Reading passage —
=== Begin Enclosure ===
2. Funding the Account (LRS & TCS)

  • The Mechanism: You will use the Liberalised Remittance Scheme (LRS).1 This allows every resident Indian to send up to $250,000 USD per financial year abroad.
  • The "Tax" Hit (TCS): Any remittance above ₹7 Lakhs in a financial year attracts a 20% Tax Collected at Source (TCS).
    • Note: This is not a "cost" but an advance tax. You can claim this back as a refund when you file your India tax return (ITR), but it locks up your capital for a year.

3. What "Global Equities" to Buy? (The Hidden Trap)

This is where most people fail. If you buy direct US stocks (e.g., Apple, Tesla, SPY ETF), you face two problems:

  1. US Estate Tax: If you pass away while holding >$60,000 in US assets, the US government takes 40% of your wealth above that limit. This applies even if you are not a US resident.
  2. Dividend Tax: US dividends are taxed at a flat 25% (withheld) for Indians.

The Solution: Buy Irish Domiciled UCITS ETFs.

  • These are ETFs (like Vanguard FTSE All-World) registered in Ireland.
=== End Enclosure ===
Provided information —
=== Begin Enclosure ===
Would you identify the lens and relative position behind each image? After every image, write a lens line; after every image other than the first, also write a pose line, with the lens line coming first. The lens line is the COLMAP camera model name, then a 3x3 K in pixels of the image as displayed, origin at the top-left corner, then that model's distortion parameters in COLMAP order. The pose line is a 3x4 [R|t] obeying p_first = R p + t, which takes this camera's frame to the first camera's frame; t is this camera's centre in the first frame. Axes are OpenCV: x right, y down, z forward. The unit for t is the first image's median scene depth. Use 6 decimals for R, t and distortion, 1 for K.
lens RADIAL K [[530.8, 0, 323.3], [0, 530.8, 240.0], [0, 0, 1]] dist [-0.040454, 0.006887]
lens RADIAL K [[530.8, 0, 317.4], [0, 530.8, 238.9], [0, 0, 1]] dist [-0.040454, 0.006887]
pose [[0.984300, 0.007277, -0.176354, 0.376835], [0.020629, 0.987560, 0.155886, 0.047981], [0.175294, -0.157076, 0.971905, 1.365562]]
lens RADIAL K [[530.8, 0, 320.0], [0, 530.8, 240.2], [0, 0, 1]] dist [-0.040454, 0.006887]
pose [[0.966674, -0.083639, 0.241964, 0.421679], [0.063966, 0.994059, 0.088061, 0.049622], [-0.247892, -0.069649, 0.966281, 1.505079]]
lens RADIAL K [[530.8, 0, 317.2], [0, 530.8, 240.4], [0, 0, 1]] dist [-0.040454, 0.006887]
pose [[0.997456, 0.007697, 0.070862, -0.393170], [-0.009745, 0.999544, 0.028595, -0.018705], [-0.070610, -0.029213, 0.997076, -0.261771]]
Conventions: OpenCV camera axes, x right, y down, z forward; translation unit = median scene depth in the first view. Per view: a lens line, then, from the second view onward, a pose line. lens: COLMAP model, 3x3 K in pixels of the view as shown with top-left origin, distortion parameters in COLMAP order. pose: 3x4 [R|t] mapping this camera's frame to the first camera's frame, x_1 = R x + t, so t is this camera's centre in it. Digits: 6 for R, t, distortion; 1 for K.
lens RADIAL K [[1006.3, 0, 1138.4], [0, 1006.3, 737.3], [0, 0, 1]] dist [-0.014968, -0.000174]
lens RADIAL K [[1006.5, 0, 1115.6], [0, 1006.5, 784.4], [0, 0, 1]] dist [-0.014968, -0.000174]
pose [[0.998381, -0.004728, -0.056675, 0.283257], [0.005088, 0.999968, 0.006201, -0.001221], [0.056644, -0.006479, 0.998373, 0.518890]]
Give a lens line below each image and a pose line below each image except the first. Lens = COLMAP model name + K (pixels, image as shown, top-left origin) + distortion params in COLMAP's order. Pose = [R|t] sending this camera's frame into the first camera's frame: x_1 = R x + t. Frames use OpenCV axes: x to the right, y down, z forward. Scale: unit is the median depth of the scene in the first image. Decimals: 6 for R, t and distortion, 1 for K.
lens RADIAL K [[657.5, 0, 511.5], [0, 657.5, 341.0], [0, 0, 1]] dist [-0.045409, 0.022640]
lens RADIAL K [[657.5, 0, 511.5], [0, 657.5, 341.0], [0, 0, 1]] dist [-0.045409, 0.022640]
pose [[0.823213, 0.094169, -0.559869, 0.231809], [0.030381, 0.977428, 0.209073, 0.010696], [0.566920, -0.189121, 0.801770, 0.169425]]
=== End Enclosure ===
Exercise description — In the text on funding a foreign account under LRS, what rate of Tax Collected at Source applies to remittances above ₹7 Lakhs in a financial year? Answer from the text only and leave the material aside.

Result of this task — A 20% Tax Collected at Source applies.